::: Extract :::

Kings, queens, princes and pincesses. Candidate games, football games, hockey games, volleyball games and soccer games.
Parades, entertainment and debates.
But above all, it seems like homecoming is about drinking. A sad, but true fact.
I am not a prude, of course. People who know me know that I do drink. People who know me also know that I can hold my liquor.
Ask Blair Schlichte, the assistant visuals editor of this paper, and she'll tell you I can drink "like a fish."
But it all seems a little excessive at times downtown during homecoming weekend.
If you are a regular downtown, you would know what I mean. Thursday nights, Friday nights and Saturday nights are usually the nights that downtown St. Cloud bars get their most customers.
Go down any of these nights and you are bound to bump into people you know. It almost seems like everybody and their cousins are out there.
Then there's also the flashing going on after bar hours on homecoming weekend.
Hundreds, if not thousands, of beads change hands in the course of a night, as women willingly expose themselves to get a hold of this "precious" commodity. Scenes reminiscent of Mardi Gras and Bourbon Street in New Orleans, La., are the norm downtown, especially on Saturday night of homecoming.
But a funny thing happened this weekend. There was almost nothing of the sort this weekend.
I was out just before midnight on Thursday night, scoping out the scene, making sure that there was nothing happening downtown that the University Chronicle should cover.
But the place was more like a ghost town than anything. It was not the usual Thursday night scene I am used to in St. Cloud.
For a while, I wondered whether I had stepped into a time warp and somehow got transported back in time. Or perhaps I was stuck in a parallel dimension, hitherto unknown to me.
Don't get me wrong, there were people out. But I've seen more people downtown on a regular Thursday night, much less homecoming Thursday.
Friday night was only marginally more crowded than Thursday. This time, I was out drinking with friends, so I guess we contributed to the numbers. But still, so few people on a weekend? It was incomprehensible to me that a weekend night on homecoming week could see so few people out in the bars.
It all came back to normal, or almost normal, on Saturday night. People were packed into the bars like sardines in a can. I was at the Red Carpet and there were times when I thought I would be crushed to death.
And there were long lines of people waiting outside every bar, hoping to get in before last call.
But still, it wasn't as crazy as it has been in the past.
I left a little after midnight, but from what I gathered from my friends, there wasn't the usual madness anywhere downtown that night.
For instance, there was no flashing. Not that they noticed anyway. Of course, they could be wrong and just missed it altogether.
But homecoming was still a blast. I enjoyed the week, despite the fact that the football team and the men's and women's hockey teams lost their games Saturday. (Saturday was not a good day for me.)
Sadly, though, this will be the last homecoming for me. I graduate at the end of the semester and will be heading home almost immediately.
And being from a country that is literally on the other side of the world, I don't think I will be coming back here soon. Maybe later on in my life, after I make my millions. Whether my visit will coincide with homecoming remains to be seen.
Maybe I will, though, if only to see whether people are as crazy as usual.

::: Data excerpt :::

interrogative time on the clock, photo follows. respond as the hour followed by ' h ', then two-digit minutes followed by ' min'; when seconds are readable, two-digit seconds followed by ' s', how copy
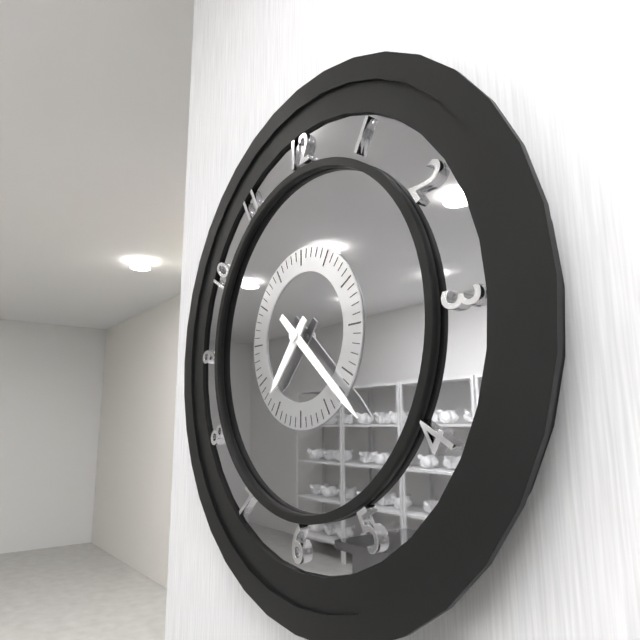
7 h 22 min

:::

» **Task to carry out**
In the homecoming column, which bar does the writer name as the one visited on Saturday night?

» **Right answer**
The Red Carpet.